Nutrition & PCOS
Those with PCOS have a higher risk of developing type 2 diabetes and obesity due to high levels of insulin. Below is our advice for managing your symptoms through nutrition.
1. Eat regular meals – sticking to regular mealtimes can help control blood sugar levels and keep them stable. This can help reduce insulin resistance
2. Choose low GI foods and wholegrains – glycaemic index (GI) is a measure of how quickly our blood sugar levels rise after eating carbohydrates. High GI foods mean that our blood sugar raises rapidly after eating, this causes our body to release a large amount of insulin that can further aggravate insulin resistance.
Low GI foods means our blood sugar raises slowly over a period of time, improving insulin levels and resistance.
When choosing low GI foods aim for high fibre foods and wholegrains. Sources include oats, muesli, wholegrain bread and pasta, brown rice
3. Include healthy fats and protein, alongside low GI carbohydrates. This can further reduce the impact of blood sugar levels, this is known as glycaemic load (GL). A low GL can also help you feel fuller for longer and reduce cravings.

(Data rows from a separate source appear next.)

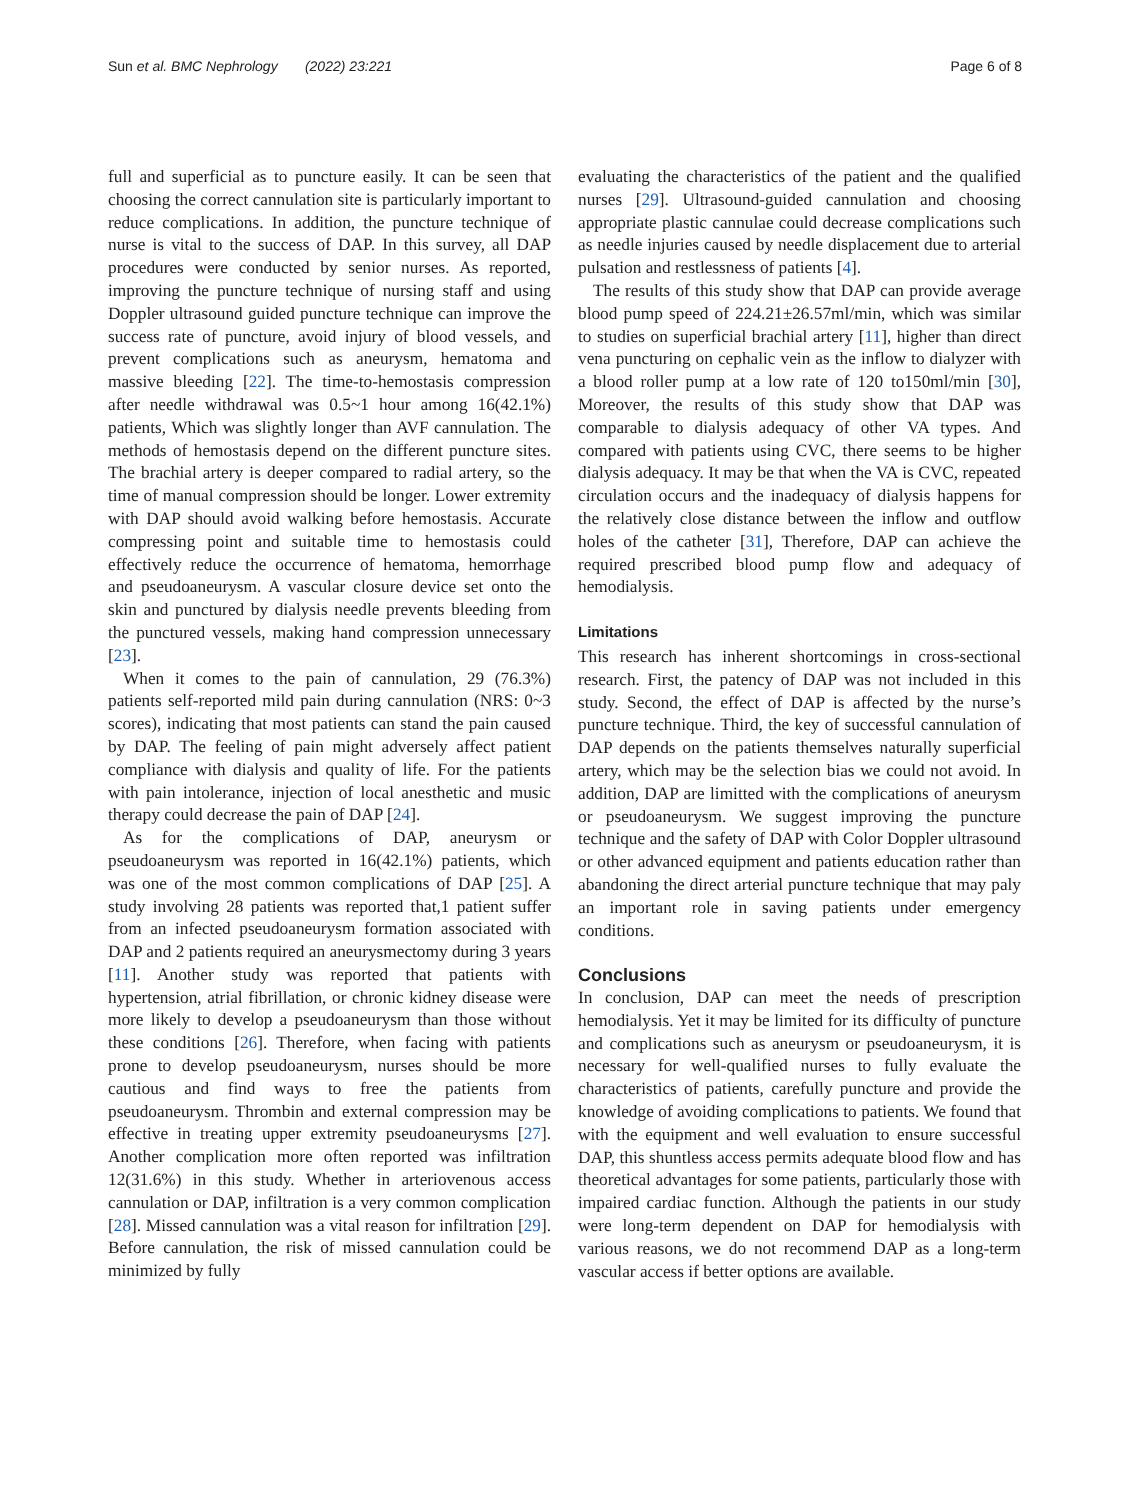Sun et al. BMC Nephrology (2022) 23:221 Page 6 of 8
full and superficial as to puncture easily. It can be seen that choosing the correct cannulation site is particularly important to reduce complications. In addition, the puncture technique of nurse is vital to the success of DAP. In this survey, all DAP procedures were conducted by senior nurses. As reported, improving the puncture technique of nursing staff and using Doppler ultrasound guided puncture technique can improve the success rate of puncture, avoid injury of blood vessels, and prevent complications such as aneurysm, hematoma and massive bleeding [22]. The time-to-hemostasis compression after needle withdrawal was 0.5~1 hour among 16(42.1%) patients, Which was slightly longer than AVF cannulation. The methods of hemostasis depend on the different puncture sites. The brachial artery is deeper compared to radial artery, so the time of manual compression should be longer. Lower extremity with DAP should avoid walking before hemostasis. Accurate compressing point and suitable time to hemostasis could effectively reduce the occurrence of hematoma, hemorrhage and pseudoaneurysm. A vascular closure device set onto the skin and punctured by dialysis needle prevents bleeding from the punctured vessels, making hand compression unnecessary [23].
When it comes to the pain of cannulation, 29 (76.3%) patients self-reported mild pain during cannulation (NRS: 0~3 scores), indicating that most patients can stand the pain caused by DAP. The feeling of pain might adversely affect patient compliance with dialysis and quality of life. For the patients with pain intolerance, injection of local anesthetic and music therapy could decrease the pain of DAP [24].
As for the complications of DAP, aneurysm or pseudoaneurysm was reported in 16(42.1%) patients, which was one of the most common complications of DAP [25]. A study involving 28 patients was reported that,1 patient suffer from an infected pseudoaneurysm formation associated with DAP and 2 patients required an aneurysmectomy during 3 years [11]. Another study was reported that patients with hypertension, atrial fibrillation, or chronic kidney disease were more likely to develop a pseudoaneurysm than those without these conditions [26]. Therefore, when facing with patients prone to develop pseudoaneurysm, nurses should be more cautious and find ways to free the patients from pseudoaneurysm. Thrombin and external compression may be effective in treating upper extremity pseudoaneurysms [27]. Another complication more often reported was infiltration 12(31.6%) in this study. Whether in arteriovenous access cannulation or DAP, infiltration is a very common complication [28]. Missed cannulation was a vital reason for infiltration [29]. Before cannulation, the risk of missed cannulation could be minimized by fully
evaluating the characteristics of the patient and the qualified nurses [29]. Ultrasound-guided cannulation and choosing appropriate plastic cannulae could decrease complications such as needle injuries caused by needle displacement due to arterial pulsation and restlessness of patients [4].
The results of this study show that DAP can provide average blood pump speed of 224.21±26.57ml/min, which was similar to studies on superficial brachial artery [11], higher than direct vena puncturing on cephalic vein as the inflow to dialyzer with a blood roller pump at a low rate of 120 to150ml/min [30], Moreover, the results of this study show that DAP was comparable to dialysis adequacy of other VA types. And compared with patients using CVC, there seems to be higher dialysis adequacy. It may be that when the VA is CVC, repeated circulation occurs and the inadequacy of dialysis happens for the relatively close distance between the inflow and outflow holes of the catheter [31], Therefore, DAP can achieve the required prescribed blood pump flow and adequacy of hemodialysis.
Limitations
This research has inherent shortcomings in cross-sectional research. First, the patency of DAP was not included in this study. Second, the effect of DAP is affected by the nurse’s puncture technique. Third, the key of successful cannulation of DAP depends on the patients themselves naturally superficial artery, which may be the selection bias we could not avoid. In addition, DAP are limitted with the complications of aneurysm or pseudoaneurysm. We suggest improving the puncture technique and the safety of DAP with Color Doppler ultrasound or other advanced equipment and patients education rather than abandoning the direct arterial puncture technique that may paly an important role in saving patients under emergency conditions.
Conclusions
In conclusion, DAP can meet the needs of prescription hemodialysis. Yet it may be limited for its difficulty of puncture and complications such as aneurysm or pseudoaneurysm, it is necessary for well-qualified nurses to fully evaluate the characteristics of patients, carefully puncture and provide the knowledge of avoiding complications to patients. We found that with the equipment and well evaluation to ensure successful DAP, this shuntless access permits adequate blood flow and has theoretical advantages for some patients, particularly those with impaired cardiac function. Although the patients in our study were long-term dependent on DAP for hemodialysis with various reasons, we do not recommend DAP as a long-term vascular access if better options are available.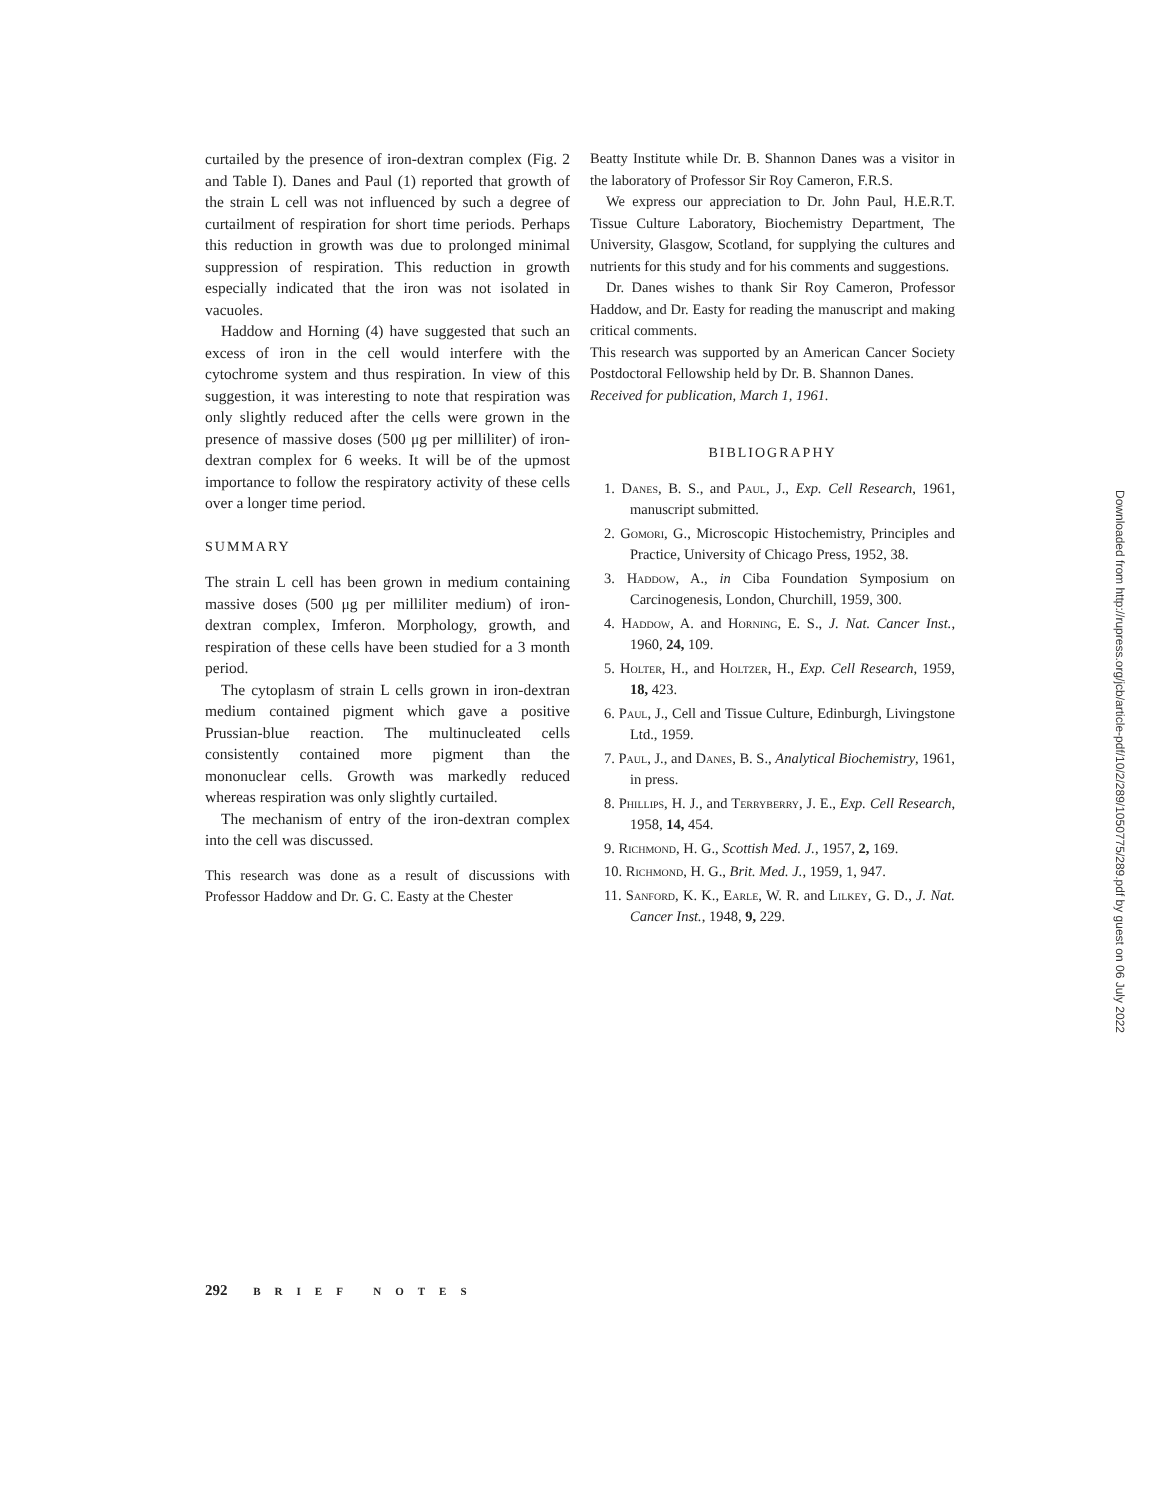curtailed by the presence of iron-dextran complex (Fig. 2 and Table I). Danes and Paul (1) reported that growth of the strain L cell was not influenced by such a degree of curtailment of respiration for short time periods. Perhaps this reduction in growth was due to prolonged minimal suppression of respiration. This reduction in growth especially indicated that the iron was not isolated in vacuoles.
Haddow and Horning (4) have suggested that such an excess of iron in the cell would interfere with the cytochrome system and thus respiration. In view of this suggestion, it was interesting to note that respiration was only slightly reduced after the cells were grown in the presence of massive doses (500 μg per milliliter) of iron-dextran complex for 6 weeks. It will be of the upmost importance to follow the respiratory activity of these cells over a longer time period.
SUMMARY
The strain L cell has been grown in medium containing massive doses (500 μg per milliliter medium) of iron-dextran complex, Imferon. Morphology, growth, and respiration of these cells have been studied for a 3 month period.
The cytoplasm of strain L cells grown in iron-dextran medium contained pigment which gave a positive Prussian-blue reaction. The multinucleated cells consistently contained more pigment than the mononuclear cells. Growth was markedly reduced whereas respiration was only slightly curtailed.
The mechanism of entry of the iron-dextran complex into the cell was discussed.
This research was done as a result of discussions with Professor Haddow and Dr. G. C. Easty at the Chester
Beatty Institute while Dr. B. Shannon Danes was a visitor in the laboratory of Professor Sir Roy Cameron, F.R.S.
We express our appreciation to Dr. John Paul, H.E.R.T. Tissue Culture Laboratory, Biochemistry Department, The University, Glasgow, Scotland, for supplying the cultures and nutrients for this study and for his comments and suggestions.
Dr. Danes wishes to thank Sir Roy Cameron, Professor Haddow, and Dr. Easty for reading the manuscript and making critical comments.
This research was supported by an American Cancer Society Postdoctoral Fellowship held by Dr. B. Shannon Danes.
Received for publication, March 1, 1961.
BIBLIOGRAPHY
1. Danes, B. S., and Paul, J., Exp. Cell Research, 1961, manuscript submitted.
2. Gomori, G., Microscopic Histochemistry, Principles and Practice, University of Chicago Press, 1952, 38.
3. Haddow, A., in Ciba Foundation Symposium on Carcinogenesis, London, Churchill, 1959, 300.
4. Haddow, A. and Horning, E. S., J. Nat. Cancer Inst., 1960, 24, 109.
5. Holter, H., and Holtzer, H., Exp. Cell Research, 1959, 18, 423.
6. Paul, J., Cell and Tissue Culture, Edinburgh, Livingstone Ltd., 1959.
7. Paul, J., and Danes, B. S., Analytical Biochemistry, 1961, in press.
8. Phillips, H. J., and Terryberry, J. E., Exp. Cell Research, 1958, 14, 454.
9. Richmond, H. G., Scottish Med. J., 1957, 2, 169.
10. Richmond, H. G., Brit. Med. J., 1959, 1, 947.
11. Sanford, K. K., Earle, W. R. and Lilkey, G. D., J. Nat. Cancer Inst., 1948, 9, 229.
292 BRIEF NOTES
Downloaded from http://rupress.org/jcb/article-pdf/10/2/289/1050775/289.pdf by guest on 06 July 2022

Healthy fats including lean meat, eggs, dairy, beans and pulses, tofu, nuts and seeds
Healthy fats including olive oil, nuts and seeds, rapeseed oil and avocados
4. Include omega-3 fats which can help reduce inflammation, commonly seen in those with PCOS.
Aim for 2 portions of oily fish per week (salmon, anchovies, mackerel, sardines and herring)
Plant based sources include seaweed, algae, chia, flaxseeds and walnuts.